Circuit design text data
╔══

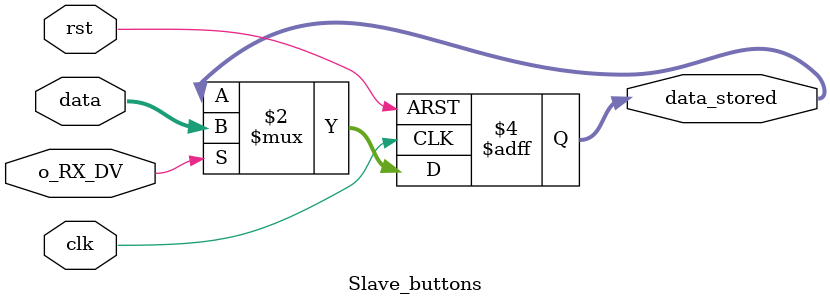
<source format=v>
`timescale 1ns / 1ps


module Slave_buttons(
    input wire clk,rst,
    input wire o_RX_DV,
    input wire [3:0] data,
    output reg [3:0] data_stored //Dato che verrà poi spachettato in {sw_start, restart, window cellar, window manor} e inviato a system core
    );
    
    always@ (posedge  clk, posedge rst)
    if(rst) data_stored <= 4'b0000;
    else if(o_RX_DV) data_stored <= data;
    
endmodule

</source>
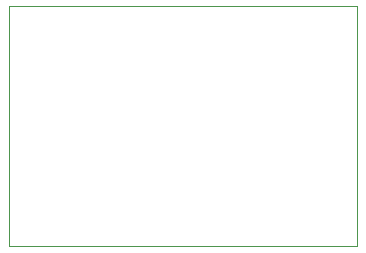
<source format=gbr>
%TF.GenerationSoftware,KiCad,Pcbnew,7.0.9*%
%TF.CreationDate,2024-01-07T22:21:07-08:00*%
%TF.ProjectId,snesypbpr-enhanced,736e6573-7970-4627-9072-2d656e68616e,rev?*%
%TF.SameCoordinates,Original*%
%TF.FileFunction,Profile,NP*%
%FSLAX46Y46*%
G04 Gerber Fmt 4.6, Leading zero omitted, Abs format (unit mm)*
G04 Created by KiCad (PCBNEW 7.0.9) date 2024-01-07 22:21:07*
%MOMM*%
%LPD*%
G01*
G04 APERTURE LIST*
%TA.AperFunction,Profile*%
%ADD10C,0.100000*%
%TD*%
G04 APERTURE END LIST*
D10*
X109728000Y-54356000D02*
X139192000Y-54356000D01*
X139192000Y-74676000D01*
X109728000Y-74676000D01*
X109728000Y-54356000D01*
M02*

</source>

╚══

=== Instructions to follow ===
Your answer should be the lines from the one containing "<source format=gbr>" to the end of the entries above, restated exactly and alone.

=== Solution ===
<source format=gbr>
%TF.GenerationSoftware,KiCad,Pcbnew,7.0.9*%
%TF.CreationDate,2024-01-07T22:21:07-08:00*%
%TF.ProjectId,snesypbpr-enhanced,736e6573-7970-4627-9072-2d656e68616e,rev?*%
%TF.SameCoordinates,Original*%
%TF.FileFunction,Profile,NP*%
%FSLAX46Y46*%
G04 Gerber Fmt 4.6, Leading zero omitted, Abs format (unit mm)*
G04 Created by KiCad (PCBNEW 7.0.9) date 2024-01-07 22:21:07*
%MOMM*%
%LPD*%
G01*
G04 APERTURE LIST*
%TA.AperFunction,Profile*%
%ADD10C,0.100000*%
%TD*%
G04 APERTURE END LIST*
D10*
X109728000Y-54356000D02*
X139192000Y-54356000D01*
X139192000Y-74676000D01*
X109728000Y-74676000D01*
X109728000Y-54356000D01*
M02*

</source>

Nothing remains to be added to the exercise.